| WORK TASK |
For the records below, copy exactly the span that begins at the line containing "durabilidad durante el" and stops after the line containing "Carrera media (26 km / +1100 m", minus any pictures.

==*==

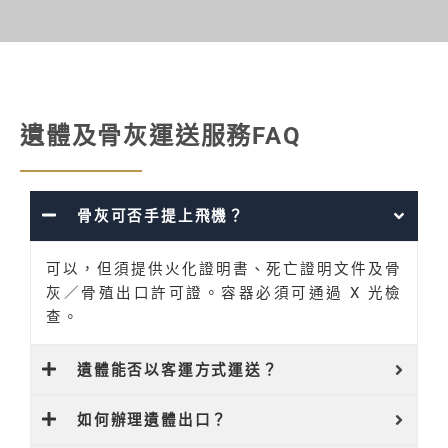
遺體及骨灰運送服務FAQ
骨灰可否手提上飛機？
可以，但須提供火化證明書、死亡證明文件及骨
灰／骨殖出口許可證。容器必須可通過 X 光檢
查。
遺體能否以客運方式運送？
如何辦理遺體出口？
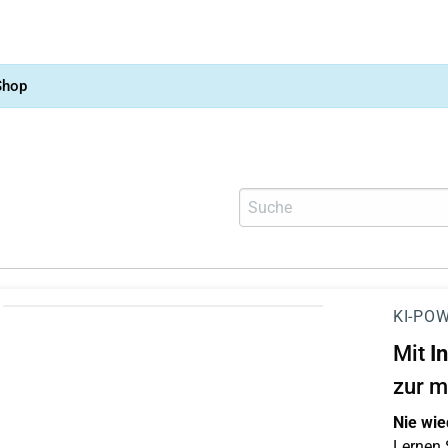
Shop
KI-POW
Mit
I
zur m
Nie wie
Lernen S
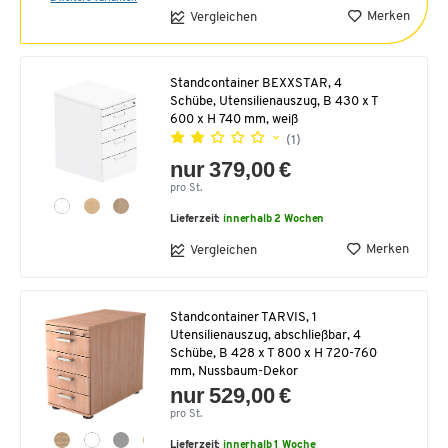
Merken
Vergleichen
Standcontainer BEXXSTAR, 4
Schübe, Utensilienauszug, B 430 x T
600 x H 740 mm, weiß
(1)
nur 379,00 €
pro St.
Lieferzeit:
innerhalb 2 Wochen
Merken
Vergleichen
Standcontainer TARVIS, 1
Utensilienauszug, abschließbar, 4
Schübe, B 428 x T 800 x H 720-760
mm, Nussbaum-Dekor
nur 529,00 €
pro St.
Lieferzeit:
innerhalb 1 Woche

==*==

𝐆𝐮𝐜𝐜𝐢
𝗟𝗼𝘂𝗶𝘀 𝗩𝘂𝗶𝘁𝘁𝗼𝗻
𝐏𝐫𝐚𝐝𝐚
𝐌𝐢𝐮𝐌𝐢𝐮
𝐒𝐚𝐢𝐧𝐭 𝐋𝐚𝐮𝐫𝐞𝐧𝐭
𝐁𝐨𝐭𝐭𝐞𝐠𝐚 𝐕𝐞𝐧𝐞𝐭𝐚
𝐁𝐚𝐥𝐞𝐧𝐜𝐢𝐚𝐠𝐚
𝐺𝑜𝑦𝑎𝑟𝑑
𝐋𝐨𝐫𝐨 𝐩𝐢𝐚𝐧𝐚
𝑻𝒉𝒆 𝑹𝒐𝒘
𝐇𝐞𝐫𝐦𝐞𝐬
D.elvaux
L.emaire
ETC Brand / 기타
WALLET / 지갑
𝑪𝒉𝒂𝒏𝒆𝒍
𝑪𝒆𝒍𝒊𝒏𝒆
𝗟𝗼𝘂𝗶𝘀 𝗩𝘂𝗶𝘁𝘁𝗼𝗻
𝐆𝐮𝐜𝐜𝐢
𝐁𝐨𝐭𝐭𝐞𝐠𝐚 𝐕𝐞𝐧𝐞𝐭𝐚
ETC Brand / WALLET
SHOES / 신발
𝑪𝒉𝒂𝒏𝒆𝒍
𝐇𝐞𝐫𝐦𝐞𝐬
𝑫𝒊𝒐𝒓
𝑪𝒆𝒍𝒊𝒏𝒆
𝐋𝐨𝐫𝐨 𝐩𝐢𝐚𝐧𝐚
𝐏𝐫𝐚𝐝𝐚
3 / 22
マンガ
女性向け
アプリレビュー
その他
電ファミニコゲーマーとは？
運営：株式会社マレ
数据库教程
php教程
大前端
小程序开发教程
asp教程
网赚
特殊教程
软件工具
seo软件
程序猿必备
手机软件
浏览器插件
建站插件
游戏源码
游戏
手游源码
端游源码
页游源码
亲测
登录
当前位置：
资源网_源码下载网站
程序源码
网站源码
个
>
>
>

==*==

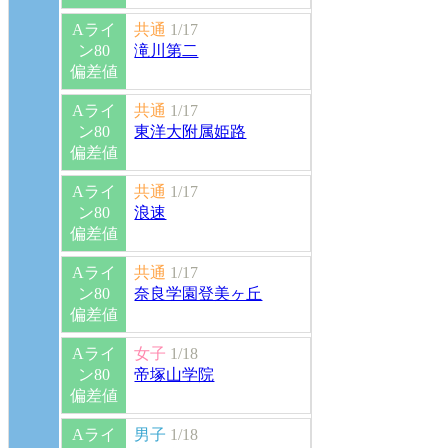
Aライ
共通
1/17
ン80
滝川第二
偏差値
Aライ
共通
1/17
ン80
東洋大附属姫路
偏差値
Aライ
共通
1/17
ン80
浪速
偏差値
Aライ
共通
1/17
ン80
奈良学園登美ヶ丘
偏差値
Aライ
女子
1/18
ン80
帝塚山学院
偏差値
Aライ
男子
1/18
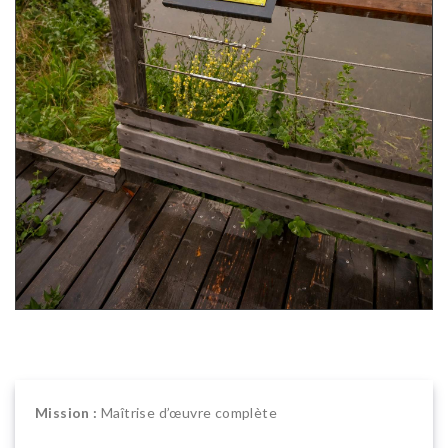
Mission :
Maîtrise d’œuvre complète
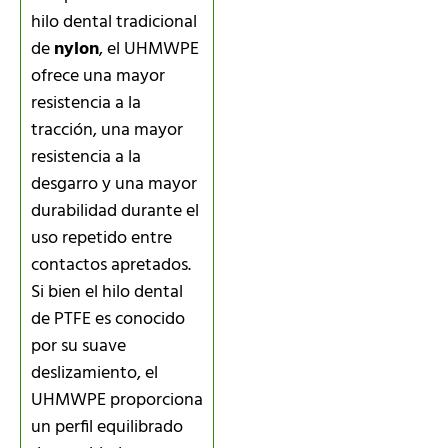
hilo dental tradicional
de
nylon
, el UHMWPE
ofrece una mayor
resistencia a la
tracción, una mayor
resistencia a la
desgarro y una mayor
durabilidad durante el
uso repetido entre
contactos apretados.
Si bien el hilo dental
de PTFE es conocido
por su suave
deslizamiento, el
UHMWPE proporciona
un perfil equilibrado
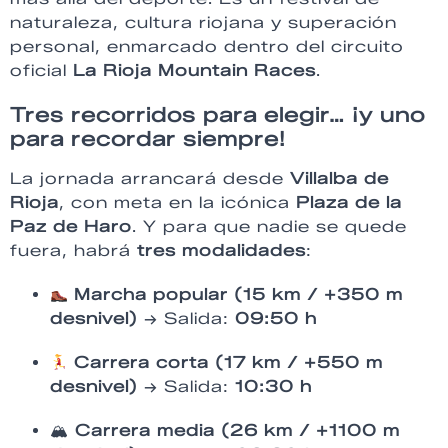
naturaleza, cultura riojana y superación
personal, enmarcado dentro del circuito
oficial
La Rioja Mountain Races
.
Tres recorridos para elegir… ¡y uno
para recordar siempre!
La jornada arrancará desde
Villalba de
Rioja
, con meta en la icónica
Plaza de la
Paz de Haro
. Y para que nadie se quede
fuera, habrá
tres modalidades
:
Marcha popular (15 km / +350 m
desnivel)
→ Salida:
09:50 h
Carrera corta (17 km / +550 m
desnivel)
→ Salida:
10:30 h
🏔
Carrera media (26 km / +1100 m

==*==

| RESPONSE FOR THIS EXERCISE |
durabilidad durante el
uso repetido entre
contactos apretados.
Si bien el hilo dental
de PTFE es conocido
por su suave
deslizamiento, el
UHMWPE proporciona
un perfil equilibrado
naturaleza, cultura riojana y superación
personal, enmarcado dentro del circuito
oficial
La Rioja Mountain Races
.
Tres recorridos para elegir… ¡y uno
para recordar siempre!
La jornada arrancará desde
Villalba de
Rioja
, con meta en la icónica
Plaza de la
Paz de Haro
. Y para que nadie se quede
fuera, habrá
tres modalidades
:
Marcha popular (15 km / +350 m
desnivel)
→ Salida:
09:50 h
Carrera corta (17 km / +550 m
desnivel)
→ Salida:
10:30 h
🏔
Carrera media (26 km / +1100 m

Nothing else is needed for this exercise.